▶ **Task goal**
Copy out each line below verbatim, skipping any picture.

▶ **Collected data**

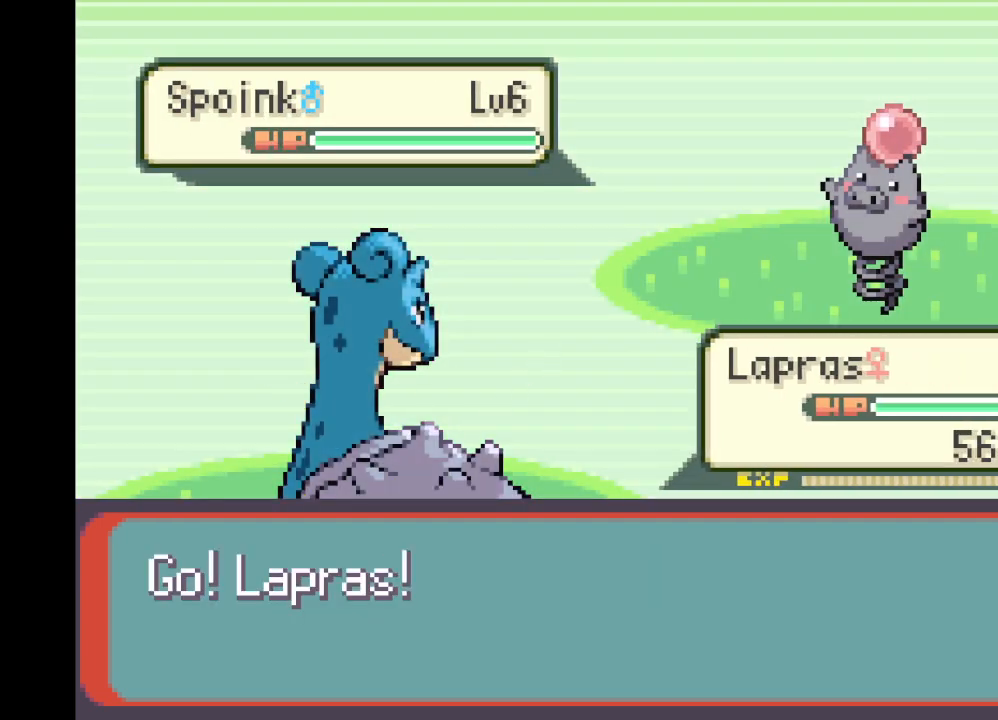
{"buttons": [], "left_stick": "center", "right_stick": "center", "events": [[375, "B", "down"], [459, "B", "up"]]}
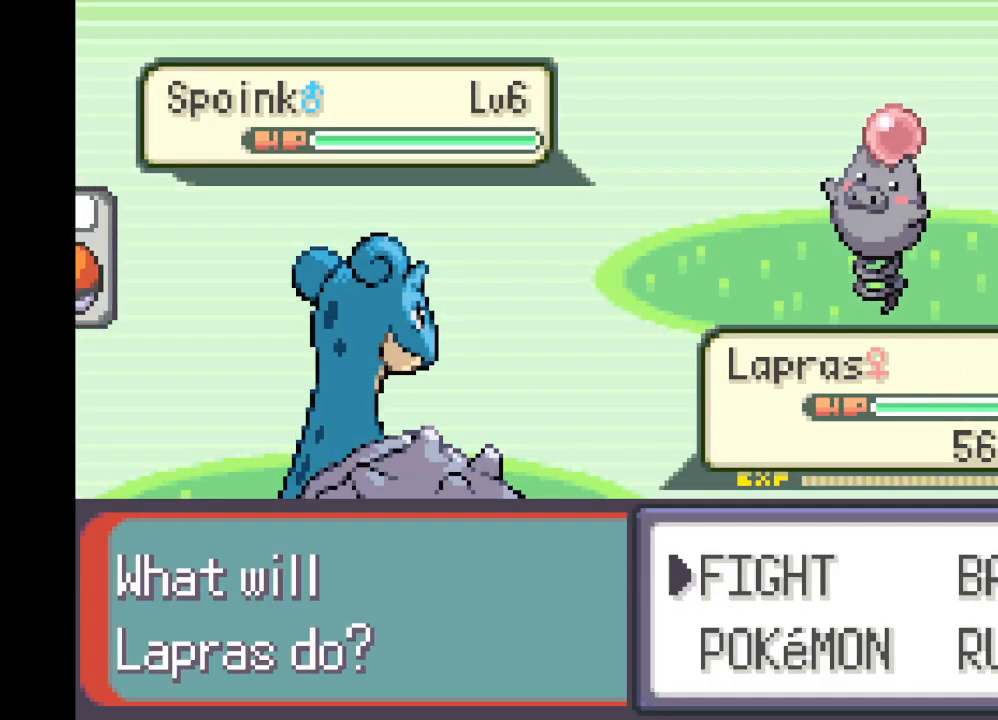
{"buttons": [], "left_stick": "right", "right_stick": "center", "events": [[417, "left_stick", "right"]]}
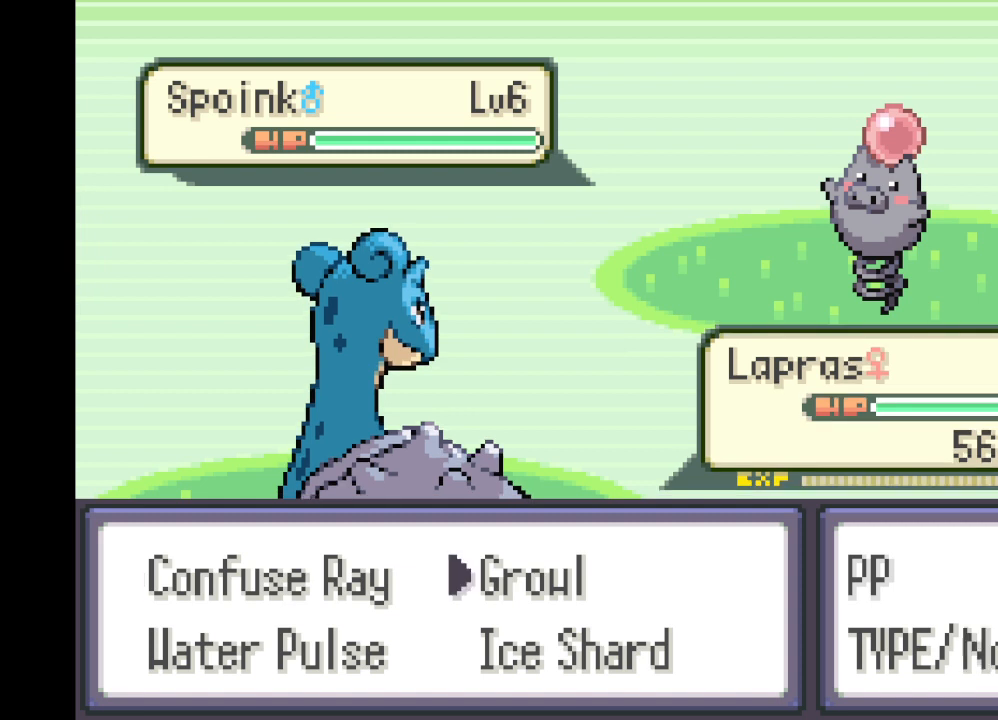
{"buttons": [], "left_stick": "center", "right_stick": "center", "events": [[42, "left_stick", "center"], [209, "left_stick", "down"], [292, "left_stick", "center"]]}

▶ **Result of the exercise**
{"buttons": [], "left_stick": "center", "right_stick": "center", "events": [[375, "B", "down"], [459, "B", "up"]]}
{"buttons": [], "left_stick": "right", "right_stick": "center", "events": [[417, "left_stick", "right"]]}
{"buttons": [], "left_stick": "center", "right_stick": "center", "events": [[42, "left_stick", "center"], [209, "left_stick", "down"], [292, "left_stick", "center"]]}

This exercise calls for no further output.